While the end preparation is incubating, thaw the native barcodes in the fridge. There may be condensation on the side of the barcode tubes requiring they are spun down.
Also while incubating, prepare the barcode ligation master mix:
ReagentVol. (uL) per sampleVol. (uL) per 96-well plate [includes 20% excess]
Ultra II Ligase Master Mix6691.2
Ligation Enhancer0.223

Once the thermal cycler block reaches 8*C, take out the plate and press "Enter" to move the program to the next 20*C hold.
Place the plate on ice for 1 min.
Note
The volume here is very small, if you are using a cool block (e.g. Eppendorf 3881000031), be careful not to freeze.

To each sample, add 0.5uL of the assigned native barcode.
Note
This step requires attention; double check your tips to ensure that 0.5uL of barcode is being delivered to every sample.

If you cannot consistently aspirate 0.5uL with your pipettes, you can transfer a larger volume (e.g. 0.75uL), although this increases assay costs.

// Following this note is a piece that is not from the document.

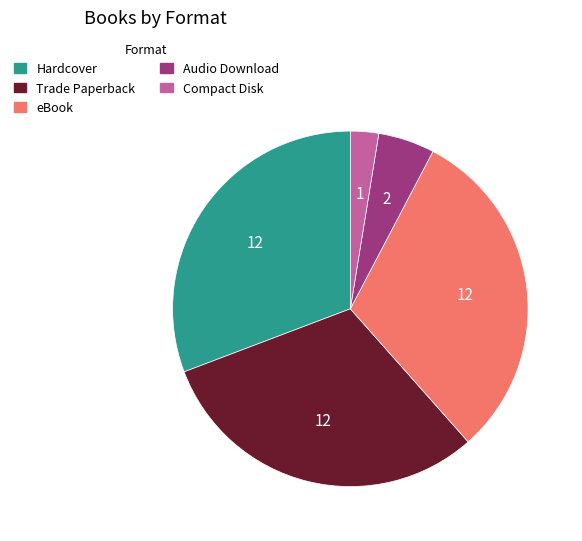

Is it true that Audio Download is 5% of the pie?

True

Consider using long-reach thin-tipped pipette tips for this step. Inconsistencies in pipetting here directly influence sample balance!

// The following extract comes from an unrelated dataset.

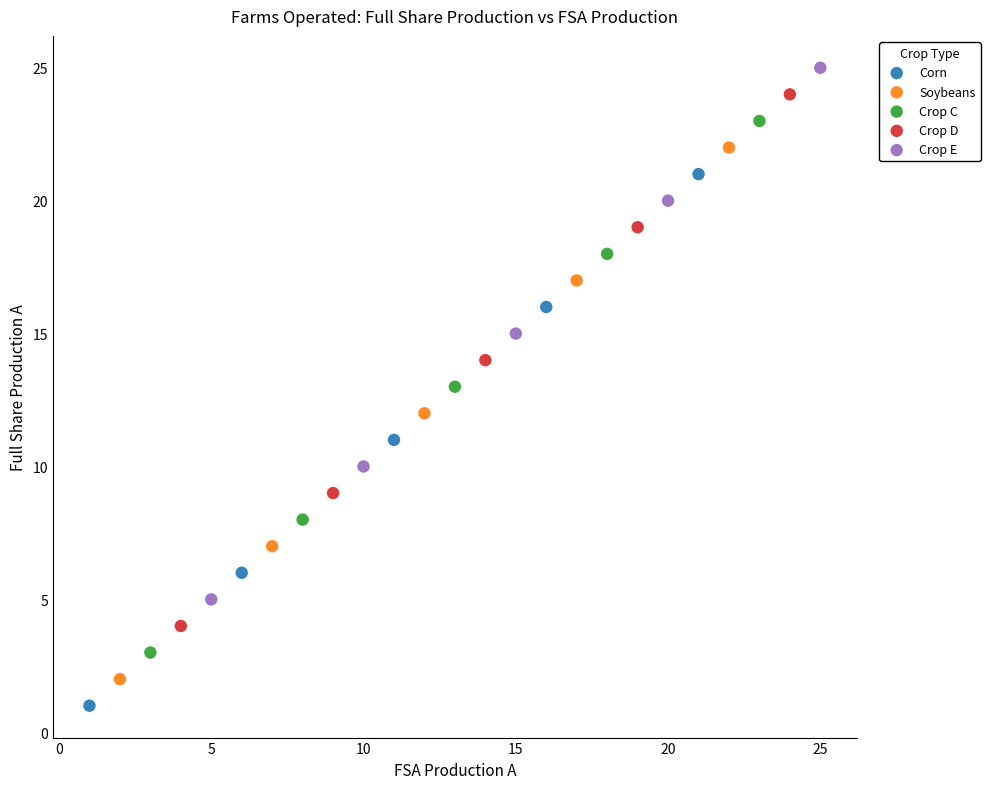

Which series reaches the minimum Y coordinate?

Corn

Add 6.2uL of the barcode ligation master mix to each sample, mix well by pipetting and spin down.
Return the plate to the thermal cycler and press “Enter” to move the program through: 20°C for 20 mins -> 65°C for 10mins -> 8°C forever.
Sample pooling and SPRI bead clean-up.
Sample pooling and SPRI bead clean-up.
Pool equal volumes of each sample to a LoBind 1.5mL Eppendorf Tube.
Perform a 0.4X ratio SPRI bead clean-up.
Note
Ensure your SPRI beads are at room temperature!
Vortex your SPRI beads for 30s or more to ensure they are in suspension before pipetting!
Prepare a fresh stock of 80% ethanol each time.

To the pooled DNA, add SPRI beads at a 0.4X ratio.
Note
For example, if your pool is 100uL add 40uL of SPRI beads.

Mix thoroughly by pipetting or vortexing. Ensure the beads are mixed visually. If vortexing, spin down but do not pellet beads.
Incubate for 5 mins at RT.
Incubate on the magnet for 8 mins.
Remove the supernatant. Do not transfer any beads, if this is a risk leave ~5uL of supernatant behnid with the beads.
Wash the beads with 80% ethanol. Leave for 30 secs. Ensure the ethanol complete covers the pelleted beads – use an amount greater than the amount of sample + beads.
Remove and discard supernatant. Repeat ethanol wash.
Spin down the samples, place back on the magent and remove any residual ethanol. Ensure all ethanol is removed.
Air dry the beads until they look dry, e.g. ~30s.
Resuspend the beads in 70uL nuclease-free water by pipetting.
Wait 2 to 5 mins while DNA is released from the beads. Wait longer for longer DNA fragments.
Return samples to the magnet for 2 mins or until beads have pelleted and the solution is clear.
Transfer 67uL of supernatant to a clean plate.
QC 2uL of the cleaned pool using the Qubit.
Aim to pass 1 to 2ug (1000 to 2000ng) of pooled DNA into the adapter ligation reaction, making up to 65uL in nuclease-free water.
Library preparation and sequencing
Library preparation and sequencing
From this point forward, follow the protocol from Oxford Nanopore Technology (ONT)...

"1D Native barcoding genomic DNA (with EXP-NBD104, EXP-NBD114, and SQK-LSK109)"

...starting from the ‘Adapter ligation and clean-up’ step.

Make the following changes:
  • Use LFB for the clean up
  • Transfer 200-300fmol (~400-600ng) of DNA to the Flow Cell.